When the younger three children were bedded down, the attic room became a place of magic. Her mother's stories could whisk Rose off to an English castle and they could "be somebody" for hours at a time. Both her mother and father had come to America as refugees from the great potato famine of the eighteen hundreds. While neither parent had much education, her mother had served as a domestic in one of the famous border castles where her father worked as a cotter. Even though her mother worked long days for not much more than food and lodging, at least she was exposed to the life of royalty. Retelling of this life to Rose was her mother's legacy.
Rose learned how to stand, to dress and to speak. She learned of bone china, crystal and silver, foods not yet tasted, elaborate menus and how to observe protocol.
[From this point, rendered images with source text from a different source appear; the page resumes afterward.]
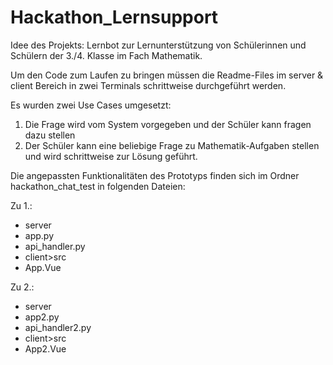 # Hackathon_Lernsupport

Idee des Projekts: Lernbot zur Lernunterstützung von Schülerinnen und Schülern der 3./4. Klasse im Fach Mathematik.

Um den Code zum Laufen zu bringen müssen die Readme-Files im server & client Bereich in zwei Terminals schrittweise durchgeführt werden.

Es wurden zwei Use Cases umgesetzt:
1. Die Frage wird vom System vorgegeben und der Schüler kann fragen dazu stellen
2. Der Schüler kann eine beliebige Frage zu Mathematik-Aufgaben stellen und wird schrittweise zur Lösung geführt.

Die angepassten Funktionalitäten des Prototyps finden sich im Ordner hackathon_chat_test in folgenden Dateien:

Zu 1.:
- server
-   app.py
-   api_handler.py
- client>src
-   App.Vue

Zu 2.:
- server
-   app2.py
-   api_handler2.py
- client>src
-   App2.Vue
Somehow Rose knew that these games had meaning for her future. Along the way she discovered Charles Dickens--his life and his writings became her banner and shield. Feeling the similarity of their beginning, she shared his basic optimism that good would triumph over evil. Now in this mill-town section of Rockland her mother scrubbed her life away, load by load, on laundry from families across town. Her father had coal dust ground into his lungs from working in a steel mill. Rose coped with never having enough of anything except poverty.
She fought her way past mill-town louts who wanted to take her virginity. She watched haggard teenaged mothers having their life drained away by suckling babies. Her mother would not let Rose seek a part-time job at the spinning mill where girls as young as ten, brought home their few pennies a day. She did battle to protect the sanctuary of Rose's studies. Rose somehow knew what she was learning was the key to breaking free for all their sakes. At sixteen, Rose was naturally beautiful, a statuesque blonde with a full figure. Her regal bearing impressed bystanders and her diction remained an unknown tongue in mill-town. A rare flower, Rose had mysteriously bloomed on an industrial dung heap. From generations of plain, dull deficients, a primordial hiccup had occurred and Rose was.